Intelligence and security services chiefs from across Africa have joined the efforts toward the realisation of free movement of people across the continent.
The heads of intelligence and security services met in Kigali over the weekend to mull interventions toward the ambitions of having unrestricted movement of Africans across the continent.
Meeting under the umbrella body, Committee of Intelligence and Security Services of Africa (CISSA), they underscored that involvement of intelligence and security services is largely due to concerns and fears of security challenges once the move is operationalised.
The meeting of intelligence chiefs on the matter was preceded by a gathering of members of African Union committee on free movement of people in Kigali.
The AU gathering finalised a draft protocol that, among other aspects, promotes the African passport, principles of right of entry, non-discrimination, right of residence as well as protection from unjustified expulsion.
According to the Executive Secretary of CISSA, Shimeles Semayat, several countries expressed concerns that opening up borders could see an increase of cross-border crimes such as smuggling of weapons and contraband, human trafficking, illicit trade, among others.
Other concerns by African countries on potential challenges include public health threats such as Ebola as well as unequal development among countries which could see big economies overwhelmed by labour immigrants.
“There are concerns that criminal syndicates will exploit the opportunity of free movement and use ships, air and land transport to their advantage. CISSA will work to put in place precautionary strategies to deal with real and perceived threats,” Semayat said.
Semayat told The New Times that the intelligence and security chiefs are looking to internalise the concept of free movement of people and, in the process, consider security threats and how to tackle them.
He added that the intelligence forces also plan to increasingly share information among themselves to address cross-border crimes that may arise from free movement of people.
Tool for integration
Speaking at the CISSA meeting, Foreign Affairs minister Louise Mushikiwabo said realisation of free movement ambitions will be an important tool to fast-track integration.

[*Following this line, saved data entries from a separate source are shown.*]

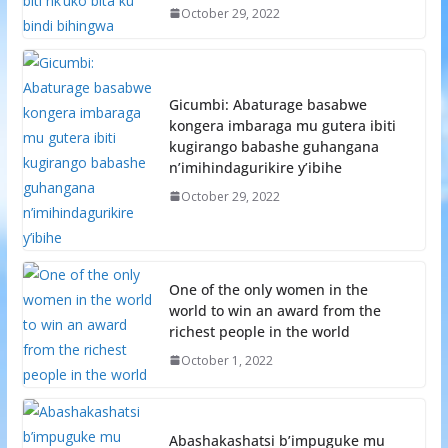
October 29, 2022
Gicumbi: Abaturage basabwe
kongera imbaraga mu gutera ibiti
kugirango babashe guhangana
n’imihindagurikire y’ibihe
October 29, 2022
One of the only women in the
world to win an award from the
richest people in the world
October 1, 2022
Abashakashatsi b’impuguke mu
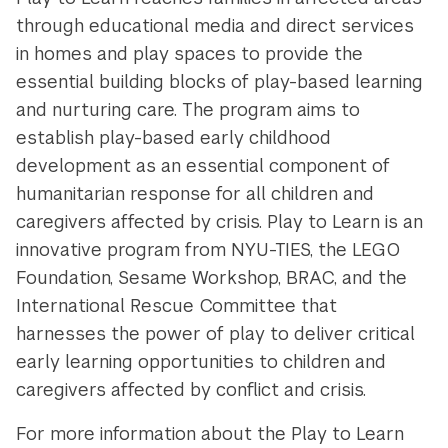
through educational media and direct services
in homes and play spaces to provide the
essential building blocks of play-based learning
and nurturing care. The program aims to
establish play-based early childhood
development as an essential component of
humanitarian response for all children and
caregivers affected by crisis. Play to Learn is an
innovative program from NYU-TIES, the LEGO
Foundation, Sesame Workshop, BRAC, and the
International Rescue Committee that
harnesses the power of play to deliver critical
early learning opportunities to children and
caregivers affected by conflict and crisis.
For more information about the Play to Learn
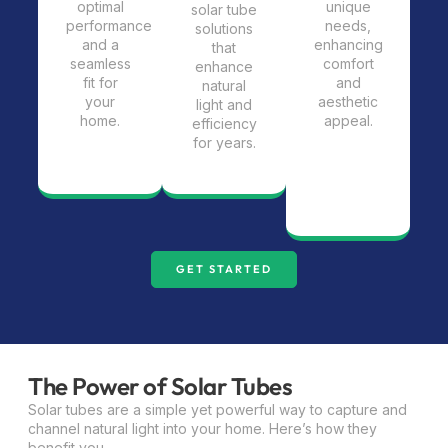
optimal
unique
solar tube
performance
needs,
solutions
and a
enhancing
that
seamless
comfort
enhance
fit for
and
natural
your
aesthetic
light and
home.
appeal.
efficiency
for years.
GET STARTED
The Power of Solar Tubes
Solar tubes are a simple yet powerful way to capture and
channel natural light into your home. Here’s how they
benefit you.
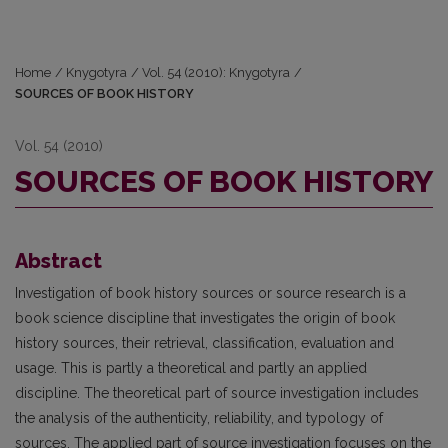
Home
/
Knygotyra
/
Vol. 54 (2010): Knygotyra
/
SOURCES OF BOOK HISTORY
Vol. 54 (2010)
SOURCES OF BOOK HISTORY
Abstract
Investigation of book history sources or source research is a
book science discipline that investigates the origin of book
history sources, their retrieval, classification, evaluation and
usage. This is partly a theoretical and partly an applied
discipline. The theoretical part of source investigation includes
the analysis of the authenticity, reliability, and typology of
sources. The applied part of source investigation focuses on the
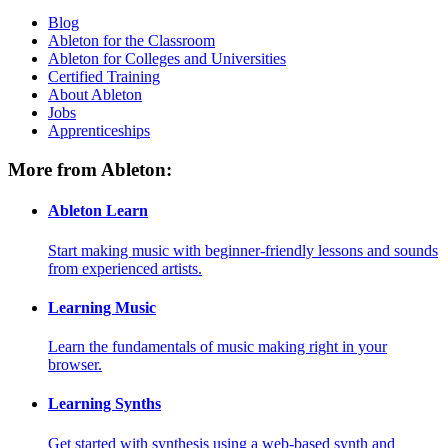
Blog
Ableton for the Classroom
Ableton for Colleges and Universities
Certified Training
About Ableton
Jobs
Apprenticeships
More from Ableton:
Ableton Learn
Start making music with beginner-friendly lessons and sounds
from experienced artists.
Learning Music
Learn the fundamentals of music making right in your
browser.
Learning Synths
Get started with synthesis using a web-based synth and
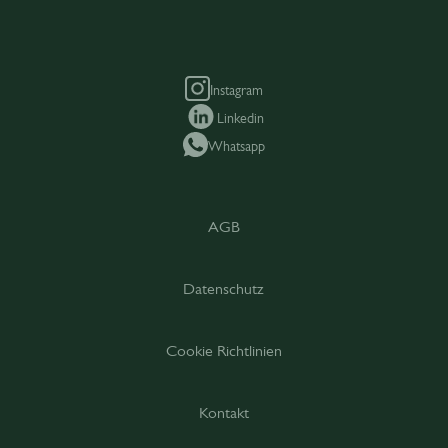
Instagram
Linkedin
Whatsapp
AGB
Datenschutz
Cookie Richtlinien
Kontakt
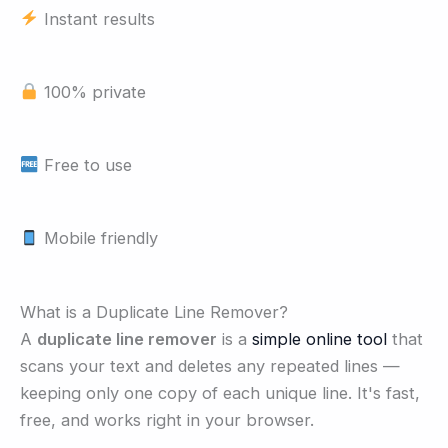
Instant results
100% private
Free to use
Mobile friendly
What is a Duplicate Line Remover?
A
duplicate line remover
is a
simple online tool
that
scans your text and deletes any repeated lines —
keeping only one copy of each unique line. It's fast,
free, and works right in your browser.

She said the pace of integration was still somewhat very slow but could be boosted by the visa-free regime.
Mushikiwabo allayed fears that free movement of people would jeopardise security or compound economic challenges, noting that the incorporation of security stakeholders would help anticipate and prepare for security challenges.
“Free movement of people should not be directly associated with insecurity and socio-economic hardship; and that is why we must anticipate, prepare, share information and coordinate our collective security,” the minister said.
“Seychelles, the only African country to offer visa-free access for all Africans and the most open country to Africans, is secure and has no particular socio-economic challenge,” she added.
With Africa still divided along colonial boundaries and also affected by security, socio-economic and political challenges, she noted that opening up to one another would make room for closer cooperation.
Stating Rwanda’s stand on visa-free movement, Mushikiwabo said that Rwanda believes that free movement of African citizens is the way for real African integration and one of the preconditions for Africa to unleash its full development potential.
“There is no way for our countries to trade with one another, contribute to each other’s economies without an open Africa. We must find a secure, legal way to allow Africans to cross from one country to another,” Mushikiwabo said.
The Secretary-General of the National Intelligence and Security Services, Brig Gen Joseph Nzabamwita, who also chairs CISSA, said the organisation was ready to share experiences and lessons as well as review empirical data to be able to ensure that the continent makes the most of free movement of people.
Nzabamwita said free movement of Africans woud help the continent deal better with globalisation, and increase trade and prosperity for the continent.
Visa free movement is said to hold multiple benefits including increased investments and industrial growth, increased job creation, larger market for African goods, increased integration and deeper intra-regional trade.
Other benefits include easy repatriation of profits for nationals working in neighbouring states as well as students’ access to better education, among other benefits.
A recent report by the African Development Bank showed that African passport holders continue to face visa hurdles when travelling to other African countries.
The report showed that African passport holders still require visas to access 54 per cent of countries in the continent.
Only 10 African states do not require visa for Africans while just 24 per cent have provisions for visa-on-arrival regime.
East African and West African regional economic blocs are the most open, the AfDB report said.
‘Free movement of people should not be directly associated with insecurity and socio-economic hardship; and that is why we must anticipate, prepare, share information and coordinate our collective security. Seychelles, the only African country to offer visa-free access for all Africans and the most open country to Africans, is secure and has no particular socio-economic challenge.’